### Activity
Below are the records; tally the lines in them that include the word "center" and reply with the number alone.

── Data shown

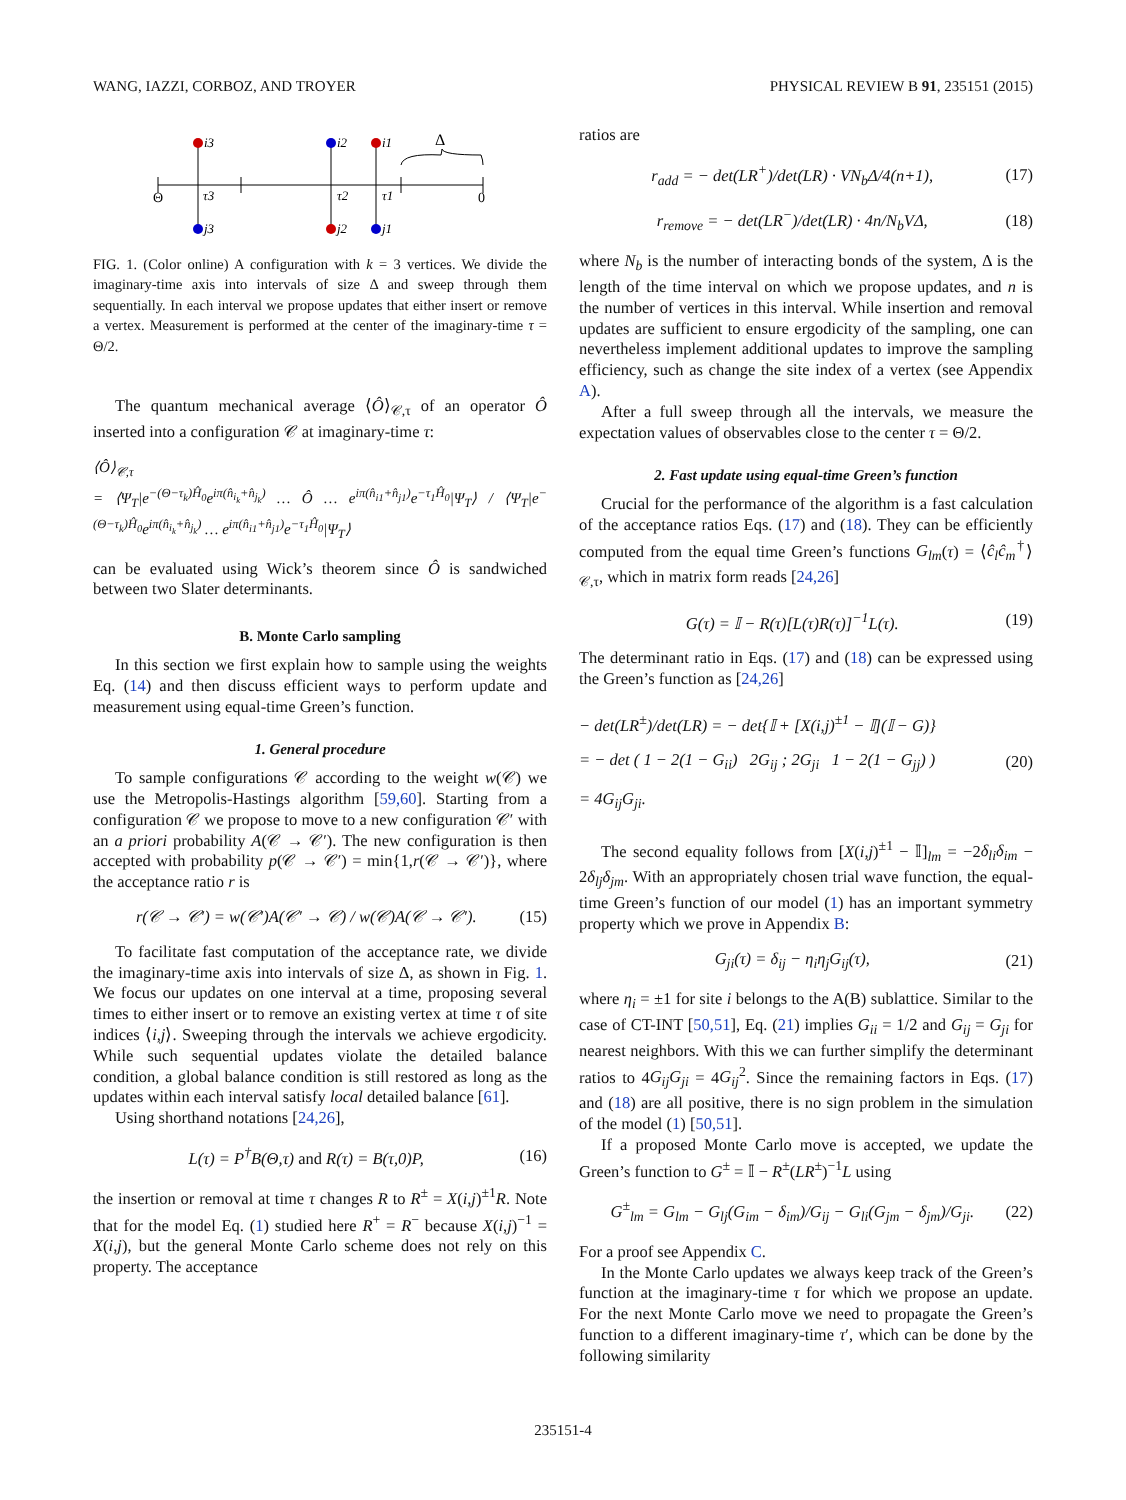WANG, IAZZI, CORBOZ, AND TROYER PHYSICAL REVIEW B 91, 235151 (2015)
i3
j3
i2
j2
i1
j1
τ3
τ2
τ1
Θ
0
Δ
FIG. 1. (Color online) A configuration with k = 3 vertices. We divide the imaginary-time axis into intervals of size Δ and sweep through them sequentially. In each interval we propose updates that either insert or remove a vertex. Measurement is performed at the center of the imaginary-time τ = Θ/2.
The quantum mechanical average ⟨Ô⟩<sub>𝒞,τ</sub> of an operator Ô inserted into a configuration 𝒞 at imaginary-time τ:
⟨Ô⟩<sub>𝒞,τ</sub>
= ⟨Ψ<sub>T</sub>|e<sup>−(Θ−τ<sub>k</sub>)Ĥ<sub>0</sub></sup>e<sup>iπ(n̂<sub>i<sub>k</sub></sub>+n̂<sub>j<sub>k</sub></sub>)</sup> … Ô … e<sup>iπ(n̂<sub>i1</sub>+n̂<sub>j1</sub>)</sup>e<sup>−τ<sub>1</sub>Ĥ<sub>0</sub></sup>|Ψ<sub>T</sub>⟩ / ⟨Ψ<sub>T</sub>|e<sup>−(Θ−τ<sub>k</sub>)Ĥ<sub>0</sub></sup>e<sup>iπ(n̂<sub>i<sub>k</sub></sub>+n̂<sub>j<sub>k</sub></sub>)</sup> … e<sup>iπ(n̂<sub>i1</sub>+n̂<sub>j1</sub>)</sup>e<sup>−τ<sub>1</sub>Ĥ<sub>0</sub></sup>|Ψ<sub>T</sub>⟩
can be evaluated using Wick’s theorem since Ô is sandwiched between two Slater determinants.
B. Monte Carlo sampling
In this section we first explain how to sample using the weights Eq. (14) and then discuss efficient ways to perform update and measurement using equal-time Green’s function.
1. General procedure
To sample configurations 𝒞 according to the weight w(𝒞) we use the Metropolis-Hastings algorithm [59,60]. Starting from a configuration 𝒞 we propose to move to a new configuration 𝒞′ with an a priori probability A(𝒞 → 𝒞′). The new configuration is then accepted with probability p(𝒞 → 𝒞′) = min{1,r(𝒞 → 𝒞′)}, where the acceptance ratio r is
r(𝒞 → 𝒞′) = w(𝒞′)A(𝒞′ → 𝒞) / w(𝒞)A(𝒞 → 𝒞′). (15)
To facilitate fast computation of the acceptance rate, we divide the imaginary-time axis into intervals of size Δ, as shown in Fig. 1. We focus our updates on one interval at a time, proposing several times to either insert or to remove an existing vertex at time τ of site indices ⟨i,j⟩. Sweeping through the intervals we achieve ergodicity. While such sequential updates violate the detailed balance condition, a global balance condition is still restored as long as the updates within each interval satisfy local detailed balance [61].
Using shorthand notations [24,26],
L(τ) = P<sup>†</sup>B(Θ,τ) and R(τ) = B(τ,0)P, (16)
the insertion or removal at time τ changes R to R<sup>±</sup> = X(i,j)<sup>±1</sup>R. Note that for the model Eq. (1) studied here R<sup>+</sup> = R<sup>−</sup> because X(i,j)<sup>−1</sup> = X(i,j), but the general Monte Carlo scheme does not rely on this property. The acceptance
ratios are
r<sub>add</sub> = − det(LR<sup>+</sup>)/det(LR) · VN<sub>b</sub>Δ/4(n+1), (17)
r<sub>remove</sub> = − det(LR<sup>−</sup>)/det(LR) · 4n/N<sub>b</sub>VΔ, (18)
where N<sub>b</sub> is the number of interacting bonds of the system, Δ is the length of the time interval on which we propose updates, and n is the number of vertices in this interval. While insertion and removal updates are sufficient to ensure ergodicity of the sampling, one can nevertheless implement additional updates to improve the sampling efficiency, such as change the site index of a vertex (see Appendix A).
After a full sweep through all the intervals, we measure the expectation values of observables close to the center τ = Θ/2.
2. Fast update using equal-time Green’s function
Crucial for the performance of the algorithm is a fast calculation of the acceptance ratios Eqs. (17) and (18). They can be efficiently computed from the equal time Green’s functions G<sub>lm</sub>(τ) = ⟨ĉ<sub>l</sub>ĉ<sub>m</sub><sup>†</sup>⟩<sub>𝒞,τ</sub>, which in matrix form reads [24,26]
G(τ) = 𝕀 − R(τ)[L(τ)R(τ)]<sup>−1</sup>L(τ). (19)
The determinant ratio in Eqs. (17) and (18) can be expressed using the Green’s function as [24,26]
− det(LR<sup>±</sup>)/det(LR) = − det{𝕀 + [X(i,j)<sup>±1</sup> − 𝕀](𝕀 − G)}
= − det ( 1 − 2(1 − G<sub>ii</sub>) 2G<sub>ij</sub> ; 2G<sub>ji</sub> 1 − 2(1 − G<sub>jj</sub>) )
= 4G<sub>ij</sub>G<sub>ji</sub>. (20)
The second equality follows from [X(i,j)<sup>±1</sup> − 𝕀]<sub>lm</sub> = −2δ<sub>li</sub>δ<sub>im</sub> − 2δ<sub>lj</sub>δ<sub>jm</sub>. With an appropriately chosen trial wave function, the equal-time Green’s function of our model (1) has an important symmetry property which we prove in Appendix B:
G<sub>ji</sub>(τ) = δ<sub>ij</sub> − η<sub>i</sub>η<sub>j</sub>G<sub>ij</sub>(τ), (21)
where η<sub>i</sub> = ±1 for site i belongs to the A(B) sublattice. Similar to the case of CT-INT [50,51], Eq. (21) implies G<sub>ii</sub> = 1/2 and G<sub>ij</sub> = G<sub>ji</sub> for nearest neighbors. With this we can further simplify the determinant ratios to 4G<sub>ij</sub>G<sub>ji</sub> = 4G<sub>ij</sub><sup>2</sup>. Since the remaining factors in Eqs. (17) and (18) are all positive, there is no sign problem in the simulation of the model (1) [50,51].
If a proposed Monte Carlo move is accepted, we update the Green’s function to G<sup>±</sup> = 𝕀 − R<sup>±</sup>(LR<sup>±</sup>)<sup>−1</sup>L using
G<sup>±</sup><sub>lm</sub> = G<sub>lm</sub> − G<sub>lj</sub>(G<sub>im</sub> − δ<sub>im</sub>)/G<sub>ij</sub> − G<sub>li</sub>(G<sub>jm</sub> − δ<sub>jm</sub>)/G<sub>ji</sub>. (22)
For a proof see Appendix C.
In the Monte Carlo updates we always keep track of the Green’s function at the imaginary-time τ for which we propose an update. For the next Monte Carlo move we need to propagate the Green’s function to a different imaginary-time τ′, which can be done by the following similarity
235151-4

────

### Task result
2